Of course, they've got plenty of form in wasting money on these sorts of ideological exercises. We know the High Court is dealing with one of them today: the $122 million that is being wasted on another ideological frolic because they don't have the Australian community's best interests at heart. If they genuinely cared about helping people out of welfare and into work, they wouldn't, without evidence and at a significant cost to the budget, demonise jobseekers. They wouldn't fly in and out of communities like mine just to bag them; they would actually consult with communities about their genuine needs and the sorts of programs that actually have some prospect of helping people who are in this awful situation that we would not wish on anyone.
That the minister responsible for this drug-testing trial, Minister Tudge, was the same guy who brought so much pain into my community—and, indeed, into lots of the communities of those on this side of the House, including the member for Moreton's community—with the Centrelink robo-debt debacle says everything about this government. Only the Liberal Party could allow Centrelink to stuff up something as badly as robo-debt was stuffed up and then promote them to handling drug trials in communities like mine. If you can't even handle debt recovery, what possible hope do you have—whether it's Minister Tudge, Minister Porter or anyone else—of successfully delivering this program the right way.
To make it worse, the member for Forde has just been bumbling around the electorate. Countless people who are just desperate for an alternative have come up to me in Waterford and Loganlea on his side of the Rankin-Forde border. When it comes to issues like this, they know they will never get from the member of Forde a member who will stand up for the interests of the community when ministers fly in and bag Logan City. They will not get that from the current member for Forde, and we hope that, after the election, there will be a very different member for Forde.

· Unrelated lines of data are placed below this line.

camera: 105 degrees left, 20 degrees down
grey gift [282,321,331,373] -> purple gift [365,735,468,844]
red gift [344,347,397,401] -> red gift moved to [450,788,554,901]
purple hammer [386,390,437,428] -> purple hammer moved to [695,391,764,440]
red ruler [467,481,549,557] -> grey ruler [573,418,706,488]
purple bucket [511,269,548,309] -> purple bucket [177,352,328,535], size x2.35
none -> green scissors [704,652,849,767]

Those opposite haven't heard the end of this. We will oppose this policy proposal for all the reasons I have identified, including the five I have principally mentioned. We will fight this. It's badly motivated. It's mean-spirited. It won't work. It's costly. The community doesn't want it. It's counterproductive. The list of problems with this ridiculous policy goes on and on. We will oppose it because we listen to the experts. We will oppose it because we consult with our communities. We will oppose it because we care about helping people who need help—not punishing and demonising them with policies like this.

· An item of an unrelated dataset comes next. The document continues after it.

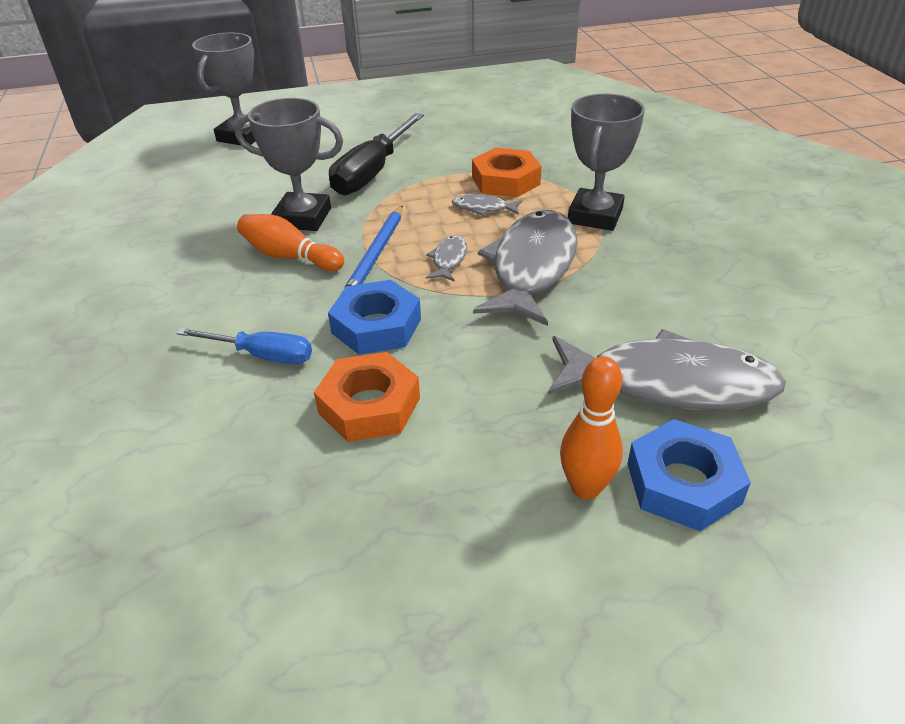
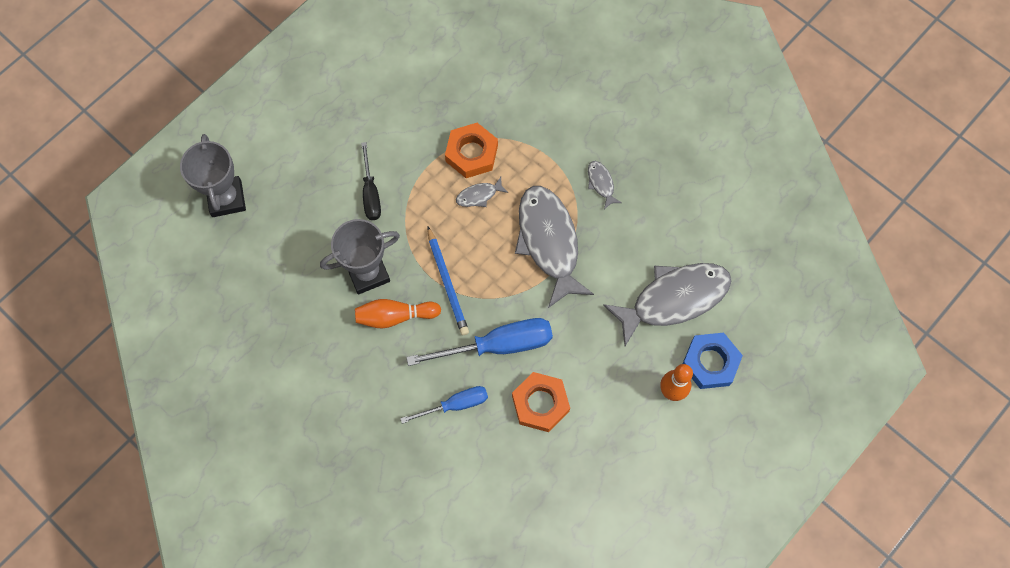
camera: 35 degrees left, 30 degrees up
blue nut [328,280,421,355] -> blue screwdriver [406,318,553,366]
black screwdriver [329,113,424,195] -> black screwdriver [361,142,381,220], size x0.60
grey fish [426,235,467,282] -> grey fish moved to [588,161,622,209]
grey trophy [568,94,645,231] -> none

We are always up for a genuine conversation, a genuine discussion, about how to help people who are battling addiction receive the treatment they need. But we will never, ever be in the cart when it comes to kicking people in the guts when they're down and out. They need us to be in this place standing up for them, speaking up for them and devising policies that actually have some prospect of working for people who find themselves in a situation where they are addicted to drugs. It is not the role of the federal government to make these lives worse; it is the role of the federal government to do what we can to make these lives better. I'm proud of how we work together in my community to address our challenges. I'm disappointed to see this legislation brought before us when it will jeopardise all of those efforts, when it will damage the community, when it will be counterproductive and when it will fail anyway.